Des zones encore difficiles d’accès
L’épicentre de la secousse se trouve dans une zone montagneuse du Haut-Atlas, rendue difficile d’accès par les éboulements et la coupure des communications, et secourue en hélicoptères. Les villages qui s’y trouvent restent donc toujours inaccessibles.
L’armée marocaine a néanmoins installé des hôpitaux de campagne pour soigner les blessés dans les zones enclavées, comme dans le village d’Asni, dans la province sinistrée d’Al Haouz, à un peu plus d’une heure de Marrakech. Plus de 300 patients y ont déjà été admis, a affirmé à l’AFP le médecin colonel Youssef Qamouss.
«On évalue la gravité, donc les patients graves, on les envoie vers Marrakech. Nous disposons également d’une unité de radiologie, d’un laboratoire et d’une pharmacie », a-t-il expliqué à l’AFP.

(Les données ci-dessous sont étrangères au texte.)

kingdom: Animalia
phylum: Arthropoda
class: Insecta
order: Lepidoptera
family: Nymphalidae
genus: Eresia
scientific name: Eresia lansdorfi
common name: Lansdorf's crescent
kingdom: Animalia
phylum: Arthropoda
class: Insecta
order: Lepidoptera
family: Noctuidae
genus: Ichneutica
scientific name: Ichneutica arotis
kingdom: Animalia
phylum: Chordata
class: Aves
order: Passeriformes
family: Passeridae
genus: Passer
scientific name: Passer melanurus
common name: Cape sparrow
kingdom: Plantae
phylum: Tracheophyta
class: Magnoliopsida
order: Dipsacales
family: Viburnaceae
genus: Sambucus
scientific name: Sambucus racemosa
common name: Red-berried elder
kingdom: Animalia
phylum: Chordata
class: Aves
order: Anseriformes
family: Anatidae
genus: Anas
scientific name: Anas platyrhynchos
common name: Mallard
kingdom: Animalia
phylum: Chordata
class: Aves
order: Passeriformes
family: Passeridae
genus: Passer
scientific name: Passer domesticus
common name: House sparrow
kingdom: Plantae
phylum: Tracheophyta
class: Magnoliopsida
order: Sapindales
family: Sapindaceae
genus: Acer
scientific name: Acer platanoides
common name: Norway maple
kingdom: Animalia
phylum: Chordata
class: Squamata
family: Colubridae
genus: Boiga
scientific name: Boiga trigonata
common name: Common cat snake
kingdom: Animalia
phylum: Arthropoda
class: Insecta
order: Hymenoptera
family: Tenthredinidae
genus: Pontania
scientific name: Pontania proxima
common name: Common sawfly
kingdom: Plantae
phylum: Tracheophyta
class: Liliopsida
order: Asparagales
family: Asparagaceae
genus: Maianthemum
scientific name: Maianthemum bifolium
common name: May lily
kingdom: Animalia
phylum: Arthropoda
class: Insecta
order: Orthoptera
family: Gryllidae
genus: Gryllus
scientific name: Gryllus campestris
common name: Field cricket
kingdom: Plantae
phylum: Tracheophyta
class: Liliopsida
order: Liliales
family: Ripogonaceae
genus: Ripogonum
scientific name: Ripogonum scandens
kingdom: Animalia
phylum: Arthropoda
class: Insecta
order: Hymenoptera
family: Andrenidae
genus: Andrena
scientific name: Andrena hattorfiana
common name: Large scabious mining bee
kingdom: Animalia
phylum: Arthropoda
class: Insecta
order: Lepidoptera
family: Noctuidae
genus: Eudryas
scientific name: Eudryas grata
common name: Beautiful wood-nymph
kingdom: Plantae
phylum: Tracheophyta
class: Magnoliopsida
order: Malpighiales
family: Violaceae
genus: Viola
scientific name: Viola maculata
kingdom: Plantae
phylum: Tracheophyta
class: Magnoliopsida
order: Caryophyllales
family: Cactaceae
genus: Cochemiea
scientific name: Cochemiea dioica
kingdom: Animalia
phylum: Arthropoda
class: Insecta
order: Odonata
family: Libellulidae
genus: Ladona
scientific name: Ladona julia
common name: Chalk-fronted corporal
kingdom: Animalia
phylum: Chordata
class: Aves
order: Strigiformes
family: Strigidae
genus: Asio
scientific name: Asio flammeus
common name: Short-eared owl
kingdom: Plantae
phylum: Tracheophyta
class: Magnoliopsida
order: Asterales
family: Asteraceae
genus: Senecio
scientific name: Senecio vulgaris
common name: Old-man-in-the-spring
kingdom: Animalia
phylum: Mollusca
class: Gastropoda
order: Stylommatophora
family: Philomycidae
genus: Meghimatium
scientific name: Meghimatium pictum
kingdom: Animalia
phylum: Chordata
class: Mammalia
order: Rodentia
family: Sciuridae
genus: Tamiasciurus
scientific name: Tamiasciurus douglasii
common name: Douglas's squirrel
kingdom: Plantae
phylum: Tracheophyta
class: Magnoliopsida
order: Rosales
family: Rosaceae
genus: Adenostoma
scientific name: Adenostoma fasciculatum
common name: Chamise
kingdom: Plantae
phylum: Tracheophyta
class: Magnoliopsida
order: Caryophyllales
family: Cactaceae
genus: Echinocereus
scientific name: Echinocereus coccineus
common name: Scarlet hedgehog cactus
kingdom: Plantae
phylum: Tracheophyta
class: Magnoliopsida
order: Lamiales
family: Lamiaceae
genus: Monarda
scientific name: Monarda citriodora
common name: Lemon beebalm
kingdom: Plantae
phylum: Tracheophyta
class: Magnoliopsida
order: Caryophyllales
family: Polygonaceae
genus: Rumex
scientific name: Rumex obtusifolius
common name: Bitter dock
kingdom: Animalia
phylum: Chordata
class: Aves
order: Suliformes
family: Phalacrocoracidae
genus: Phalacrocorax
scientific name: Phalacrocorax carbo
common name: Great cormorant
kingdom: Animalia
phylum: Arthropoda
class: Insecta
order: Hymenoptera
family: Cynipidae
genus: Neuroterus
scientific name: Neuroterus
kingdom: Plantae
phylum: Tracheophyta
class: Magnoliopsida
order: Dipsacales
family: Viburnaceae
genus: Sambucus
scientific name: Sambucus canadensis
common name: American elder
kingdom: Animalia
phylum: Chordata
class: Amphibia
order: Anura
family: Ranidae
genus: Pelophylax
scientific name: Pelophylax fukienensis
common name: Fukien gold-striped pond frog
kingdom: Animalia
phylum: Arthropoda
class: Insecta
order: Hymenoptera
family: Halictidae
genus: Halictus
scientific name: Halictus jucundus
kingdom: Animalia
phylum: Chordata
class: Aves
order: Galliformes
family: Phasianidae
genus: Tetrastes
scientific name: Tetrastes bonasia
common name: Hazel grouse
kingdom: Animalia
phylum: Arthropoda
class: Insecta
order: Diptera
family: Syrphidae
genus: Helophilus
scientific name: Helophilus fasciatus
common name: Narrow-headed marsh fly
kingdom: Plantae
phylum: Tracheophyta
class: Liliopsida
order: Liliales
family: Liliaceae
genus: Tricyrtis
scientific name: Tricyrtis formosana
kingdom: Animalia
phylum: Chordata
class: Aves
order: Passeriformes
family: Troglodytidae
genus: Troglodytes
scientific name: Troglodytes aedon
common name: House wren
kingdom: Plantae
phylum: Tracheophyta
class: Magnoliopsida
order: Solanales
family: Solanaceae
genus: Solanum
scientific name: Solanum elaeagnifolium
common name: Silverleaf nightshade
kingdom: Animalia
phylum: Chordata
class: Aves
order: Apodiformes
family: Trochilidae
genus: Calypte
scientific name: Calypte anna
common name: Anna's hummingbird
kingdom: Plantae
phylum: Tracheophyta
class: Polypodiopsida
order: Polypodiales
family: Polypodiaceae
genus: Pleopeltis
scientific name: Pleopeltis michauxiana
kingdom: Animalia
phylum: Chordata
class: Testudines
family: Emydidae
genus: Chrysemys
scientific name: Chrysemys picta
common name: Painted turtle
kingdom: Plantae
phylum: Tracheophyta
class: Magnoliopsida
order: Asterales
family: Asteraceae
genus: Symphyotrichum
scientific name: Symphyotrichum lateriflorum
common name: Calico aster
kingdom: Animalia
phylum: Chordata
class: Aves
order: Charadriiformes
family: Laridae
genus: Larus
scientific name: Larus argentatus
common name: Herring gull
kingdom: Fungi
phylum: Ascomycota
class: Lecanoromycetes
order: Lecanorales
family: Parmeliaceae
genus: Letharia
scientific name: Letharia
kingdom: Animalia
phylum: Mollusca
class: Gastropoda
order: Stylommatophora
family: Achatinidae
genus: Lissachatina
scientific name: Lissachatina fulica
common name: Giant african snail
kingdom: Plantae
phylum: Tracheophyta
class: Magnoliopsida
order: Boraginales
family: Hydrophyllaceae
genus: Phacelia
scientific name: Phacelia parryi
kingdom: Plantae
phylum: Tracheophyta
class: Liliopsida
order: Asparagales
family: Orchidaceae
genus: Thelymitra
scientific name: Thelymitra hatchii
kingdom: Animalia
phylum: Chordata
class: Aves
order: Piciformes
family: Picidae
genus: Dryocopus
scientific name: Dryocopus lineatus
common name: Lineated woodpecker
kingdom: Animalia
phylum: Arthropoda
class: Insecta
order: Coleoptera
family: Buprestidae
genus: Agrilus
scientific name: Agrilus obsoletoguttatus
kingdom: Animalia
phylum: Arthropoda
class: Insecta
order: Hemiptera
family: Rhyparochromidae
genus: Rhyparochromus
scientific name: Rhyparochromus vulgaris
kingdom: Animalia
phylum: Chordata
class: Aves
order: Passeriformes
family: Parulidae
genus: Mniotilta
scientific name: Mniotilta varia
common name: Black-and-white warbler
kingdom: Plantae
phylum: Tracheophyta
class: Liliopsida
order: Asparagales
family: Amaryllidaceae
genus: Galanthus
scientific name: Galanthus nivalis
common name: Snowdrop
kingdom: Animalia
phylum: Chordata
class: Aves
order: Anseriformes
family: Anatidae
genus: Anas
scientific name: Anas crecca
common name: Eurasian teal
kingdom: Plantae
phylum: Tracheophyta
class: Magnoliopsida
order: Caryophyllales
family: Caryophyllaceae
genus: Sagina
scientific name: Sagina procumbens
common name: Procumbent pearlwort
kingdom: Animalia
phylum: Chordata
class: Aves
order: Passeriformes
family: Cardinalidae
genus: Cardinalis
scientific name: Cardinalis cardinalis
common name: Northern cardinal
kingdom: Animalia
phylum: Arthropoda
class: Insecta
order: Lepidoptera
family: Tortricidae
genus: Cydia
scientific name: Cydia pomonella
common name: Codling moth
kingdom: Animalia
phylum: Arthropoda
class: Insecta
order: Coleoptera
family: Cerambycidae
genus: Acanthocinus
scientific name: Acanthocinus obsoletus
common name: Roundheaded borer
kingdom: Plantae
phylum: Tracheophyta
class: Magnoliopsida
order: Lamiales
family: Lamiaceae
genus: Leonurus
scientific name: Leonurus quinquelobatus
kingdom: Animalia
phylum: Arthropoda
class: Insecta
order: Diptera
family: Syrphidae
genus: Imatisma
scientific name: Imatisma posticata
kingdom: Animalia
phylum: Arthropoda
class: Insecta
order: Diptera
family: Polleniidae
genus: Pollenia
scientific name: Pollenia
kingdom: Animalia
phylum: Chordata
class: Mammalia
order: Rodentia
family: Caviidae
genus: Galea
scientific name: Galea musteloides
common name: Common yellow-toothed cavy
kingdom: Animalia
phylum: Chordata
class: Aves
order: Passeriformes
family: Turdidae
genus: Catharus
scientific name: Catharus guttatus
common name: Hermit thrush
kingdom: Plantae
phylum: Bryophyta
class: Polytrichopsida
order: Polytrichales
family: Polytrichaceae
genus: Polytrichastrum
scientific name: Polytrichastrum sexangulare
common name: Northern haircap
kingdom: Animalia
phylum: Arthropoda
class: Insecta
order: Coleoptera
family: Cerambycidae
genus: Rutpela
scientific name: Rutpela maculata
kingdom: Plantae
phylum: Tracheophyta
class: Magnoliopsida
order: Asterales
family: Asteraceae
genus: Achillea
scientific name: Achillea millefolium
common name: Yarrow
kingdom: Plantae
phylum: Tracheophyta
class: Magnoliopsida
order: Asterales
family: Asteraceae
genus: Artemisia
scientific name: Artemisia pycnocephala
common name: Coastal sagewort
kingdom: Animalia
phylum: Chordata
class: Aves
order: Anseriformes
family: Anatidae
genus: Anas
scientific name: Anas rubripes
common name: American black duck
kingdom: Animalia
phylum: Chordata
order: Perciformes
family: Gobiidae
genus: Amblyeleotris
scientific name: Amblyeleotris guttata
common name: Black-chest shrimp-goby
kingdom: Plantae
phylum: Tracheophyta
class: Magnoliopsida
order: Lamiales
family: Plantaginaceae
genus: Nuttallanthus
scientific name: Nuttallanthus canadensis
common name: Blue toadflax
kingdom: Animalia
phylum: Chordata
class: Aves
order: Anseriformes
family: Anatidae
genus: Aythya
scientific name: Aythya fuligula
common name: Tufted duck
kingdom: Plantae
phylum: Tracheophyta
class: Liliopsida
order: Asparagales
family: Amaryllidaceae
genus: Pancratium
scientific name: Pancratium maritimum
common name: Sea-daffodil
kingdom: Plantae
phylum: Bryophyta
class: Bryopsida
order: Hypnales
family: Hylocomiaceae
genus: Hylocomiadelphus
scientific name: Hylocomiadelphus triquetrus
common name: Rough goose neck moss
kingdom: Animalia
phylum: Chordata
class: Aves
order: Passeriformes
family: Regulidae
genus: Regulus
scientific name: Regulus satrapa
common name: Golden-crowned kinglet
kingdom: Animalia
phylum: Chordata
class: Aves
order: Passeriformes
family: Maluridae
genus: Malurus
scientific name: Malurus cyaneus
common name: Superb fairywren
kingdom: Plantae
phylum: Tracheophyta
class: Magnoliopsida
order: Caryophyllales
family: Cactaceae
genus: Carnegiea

«La grande difficulté réside dans les zones éloignées et difficiles d’accès comme ici, mais les blessés sont héliportés », a confirmé à l’AFP la cheffe de l’équipe espagnole, Annika Coll. Selon des correspondants de l’AFP, des secouristes espagnols étaient, en effet, présents lundi dans deux localités frappées par le séisme au sud de Marrakech, TalatNyaqoub et Amizmiz. « C’est difficile à dire si les chances de trouver des survivants s’amoindrissent, car par exemple en Turquie (frappée par un très violent séisme en février), nous avons réussi à trouver une femme vivante après six jours et demi. Il y a toujours de l’espoir, a-t-elle ajouté. Il est aussi important de retrouver les corps sans vie, car les familles doivent savoir et faire le deuil ».